In January 2007, my fiancée went to our local dog and cat shelter, from which we’d already adopted three cats. We saw an elderly (fourteen-year-old) Beagle shivering in his kennel and asked to get him out for a visit. He was emaciated and obviously an emotional basket-case. His five-year owners left him there three months earlier, claiming he had ruined $10,000(!) in mattresses, etc. by peeing on them. Later, we read his paperwork and it became clear they did not want the responsibility of a senior dog—plus they had gotten a puppy, so they just discarded Ashby Wigglesworth (he was already named when we got him, of course).

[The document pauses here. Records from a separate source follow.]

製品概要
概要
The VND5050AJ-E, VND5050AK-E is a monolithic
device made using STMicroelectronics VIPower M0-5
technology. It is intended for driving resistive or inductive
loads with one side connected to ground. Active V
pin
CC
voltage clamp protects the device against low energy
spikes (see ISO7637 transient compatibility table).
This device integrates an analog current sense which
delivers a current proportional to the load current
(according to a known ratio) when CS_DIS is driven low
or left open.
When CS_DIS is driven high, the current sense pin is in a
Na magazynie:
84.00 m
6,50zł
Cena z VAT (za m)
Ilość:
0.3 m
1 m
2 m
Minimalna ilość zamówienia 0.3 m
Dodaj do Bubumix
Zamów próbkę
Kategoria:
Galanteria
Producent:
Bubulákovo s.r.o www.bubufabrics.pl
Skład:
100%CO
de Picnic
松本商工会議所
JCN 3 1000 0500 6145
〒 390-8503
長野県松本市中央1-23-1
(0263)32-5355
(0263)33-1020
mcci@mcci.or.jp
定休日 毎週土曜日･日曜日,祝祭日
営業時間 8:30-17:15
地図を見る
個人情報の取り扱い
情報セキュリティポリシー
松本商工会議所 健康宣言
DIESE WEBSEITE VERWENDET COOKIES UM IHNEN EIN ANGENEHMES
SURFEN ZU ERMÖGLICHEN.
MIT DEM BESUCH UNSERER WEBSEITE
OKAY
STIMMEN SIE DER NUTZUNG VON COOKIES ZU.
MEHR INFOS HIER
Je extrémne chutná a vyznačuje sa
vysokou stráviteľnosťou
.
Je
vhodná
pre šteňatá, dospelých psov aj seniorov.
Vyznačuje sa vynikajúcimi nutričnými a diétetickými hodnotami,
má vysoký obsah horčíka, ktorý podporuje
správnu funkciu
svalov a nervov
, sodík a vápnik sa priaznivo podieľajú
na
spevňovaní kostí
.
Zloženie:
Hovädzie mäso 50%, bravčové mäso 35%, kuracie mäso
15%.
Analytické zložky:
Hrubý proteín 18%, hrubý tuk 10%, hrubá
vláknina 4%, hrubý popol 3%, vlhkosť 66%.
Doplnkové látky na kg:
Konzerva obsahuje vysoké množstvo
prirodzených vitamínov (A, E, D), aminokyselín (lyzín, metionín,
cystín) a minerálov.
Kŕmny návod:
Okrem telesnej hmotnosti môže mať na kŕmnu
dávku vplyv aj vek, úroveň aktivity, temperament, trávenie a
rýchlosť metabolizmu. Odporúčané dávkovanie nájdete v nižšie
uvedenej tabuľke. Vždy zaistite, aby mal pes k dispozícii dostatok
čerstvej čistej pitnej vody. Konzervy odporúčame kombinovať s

This old guy was so emotionally scarred, he would not wag his tail or bark! In three months’ time, with a lot of love and patience, he came out of his shell and became the joyful (albeit timid) Beagle he was meant to be. In May of 2007, we found out from the vet that he had congestive heart failure and, as we already knew, he was almost completely both blind and deaf. We kept him happy and barking until last August 27th, when he crashed and the vet felt that Ashby was suffering due to malignant brain and spinal lesions that had broken free and traveled to his lungs. We made the heartbreaking decision to euthanize him, as he was suffering and wouldn’t get any better. We both held him as he “went to sleep.”
That was one of the most painful moments of my life, but I would not trade the time with my precious little old man, Ashby, for anything in this world. Senior dogs and cats are a real challenge and the grief when it is time to say goodbye is deep and real and painful—but they are worth all of it. Puppies and kittens are pure magic, but older animals are just as magical in their wise, accepting way and I sincerely hope more people will adopt them, as they are all too often overlooked and pushed aside ... that should NEVER happen to ANYBODY just because we grow old.